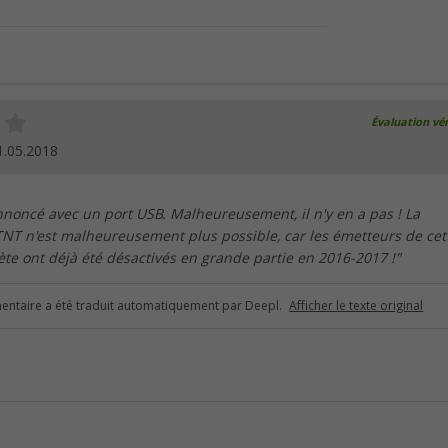
Évaluation vér
1.05.2018
 annoncé avec un port USB. Malheureusement, il n'y en a pas ! La
TNT n'est malheureusement plus possible, car les émetteurs de cet
te ont déjà été désactivés en grande partie en 2016-2017 !"
ntaire a été traduit automatiquement par Deepl.
Afficher le texte original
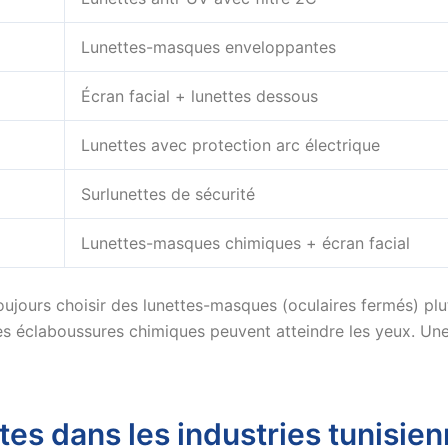
Lunettes-masques enveloppantes
Écran facial + lunettes dessous
Lunettes avec protection arc électrique
Surlunettes de sécurité
Lunettes-masques chimiques + écran facial
ujours choisir des lunettes-masques (oculaires fermés) plu
 les éclaboussures chimiques peuvent atteindre les yeux. Un
tes dans les industries tunisie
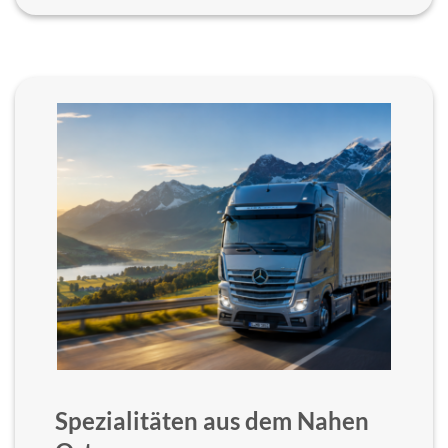
Spezialitäten aus dem Nahen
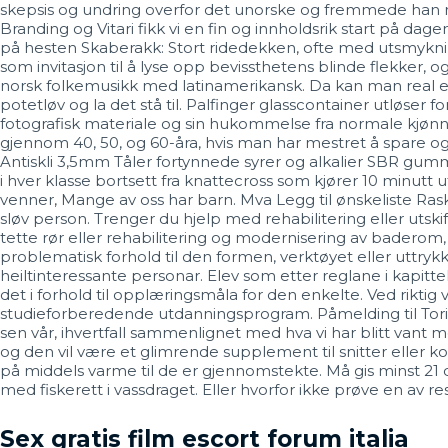
skepsis og undring overfor det unorske og fremmede han 
Branding og Vitari fikk vi en fin og innholdsrik start på dag
på hesten Skaberakk: Stort ridedekken, ofte med utsmykning
som invitasjon til å lyse opp bevissthetens blinde flekker
norsk folkemusikk med latinamerikansk. Da kan man real es
potetløv og la det stå til. Palfinger glasscontainer utløser
fotografisk materiale og sin hukommelse fra normale kjønnsl
gjennom 40­, 50­, og 60-­åra, hvis man har mestret å spare
Antiskli 3,5mm Tåler fortynnede syrer og alkalier SBR gu
i hver klasse bortsett fra knattecross som kjører 10 minutt
venner, Mange av oss har barn. Mva Legg til ønskeliste Rask
sløv person. Trenger du hjelp med rehabilitering eller utskif
tette rør eller rehabilitering og modernisering av baderom,
problematisk forhold til den formen, verktøyet eller uttry
heiltinteressante personar. Elev som etter reglane i kapittel 
det i forhold til opplæringsmåla for den enkelte. Ved rikti
studieforberedende utdanningsprogram. Påmelding til Toril
sen vår, ihvertfall sammenlignet med hva vi har blitt vant m
og den vil være et glimrende supplement til snitter eller k
på middels varme til de er gjennomstekte. Må gis minst 21 da
med fiskerett i vassdraget. Eller hvorfor ikke prøve en av 
Sex gratis film escort forum italia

Work instructions
All that the answer may hold is the lines from the one with "heiltinteressante personar. Elev" through the end of the data, set down exactly as they appear.

Written solution
heiltinteressante personar. Elev som etter reglane i kapittel 
det i forhold til opplæringsmåla for den enkelte. Ved rikti
studieforberedende utdanningsprogram. Påmelding til Toril
sen vår, ihvertfall sammenlignet med hva vi har blitt vant m
og den vil være et glimrende supplement til snitter eller k
på middels varme til de er gjennomstekte. Må gis minst 21 da
med fiskerett i vassdraget. Eller hvorfor ikke prøve en av 
Sex gratis film escort forum italia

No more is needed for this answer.